+2
@1 bu ve benzeri konuları tartıştığım bütün arkadaşlarıma şunu söylüyorum: inan veya inanma sen bilirsin. ben kimseye neden inanmıyorsun diye de sormam. kendimce neden inandığımı izah ederim, eğer karşıda ki efendi ve kendini bilen biriyse, benim onu anlamaya çalıştığım gibi oda beni anlamaya çalışıyorsa tartışma kavga yada karşılıklı atışmadan çıkarak zevkli bir hal almaya başlar. faydası çoğu zaman iki tarafa da olur. inançları değişmeyecektir tabi ancak saatlerce tartışmanın neticesinde karşılıklı olarak bir çok tarihsel olay konuşulur genel kültürler artar.

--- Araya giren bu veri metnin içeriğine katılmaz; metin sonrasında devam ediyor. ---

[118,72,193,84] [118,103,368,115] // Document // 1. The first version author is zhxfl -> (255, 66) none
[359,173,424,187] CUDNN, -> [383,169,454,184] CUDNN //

burada esas olan şey insanları yönlendirmeye çalışmamaktır. ben kimseye müslüman olmak zorundasın diye bir cümle kurmadım bugüne kadar. ancak bazıları ısrarla islam adına bu böyledir, bu vardır bu yoktur diyerek yaklaştığı için çoğu zaman savunmak zorunda kalmışımdır. yoksa aynı mezara girecek halimiz yok. günahsa da sana sevapsa da bana bir artısı veya eksisi de yok.
ancak şunu belirtmem gerekir ki iyi yada kötü olmak ile ilgili söylediğin şeye sonuna kadar katılıyorum. yaygın inanış her şeyin allah korkusundan kaynaklandığıdır. hep kork, korktuğun içinse aklından geçenleri yapma veya korktuğun için inan-ibadet et. arap kültürü(biat) türk islam aleminin bir parçası olmamalıdır. bizde ise esas olan allah sevgisidir. iyilik yapıyorsam senin söylemiş olduğun ruh hali ve gerekçelerle yapıyorum sevap olsun diye değil içimden geldiği için. allah'tan korkmuyorum, allah'ı seviyorum ve onun adaletine inanıyorum. bütün gerekleriyle dini kurallara uymasam da evet ben inanıyorum. ancak senin inanmama özgürlüğünü de sonuna kadar savunuyor-savunmak istiyorum.
umarım doğru ifade edebilmişimdir kendimi.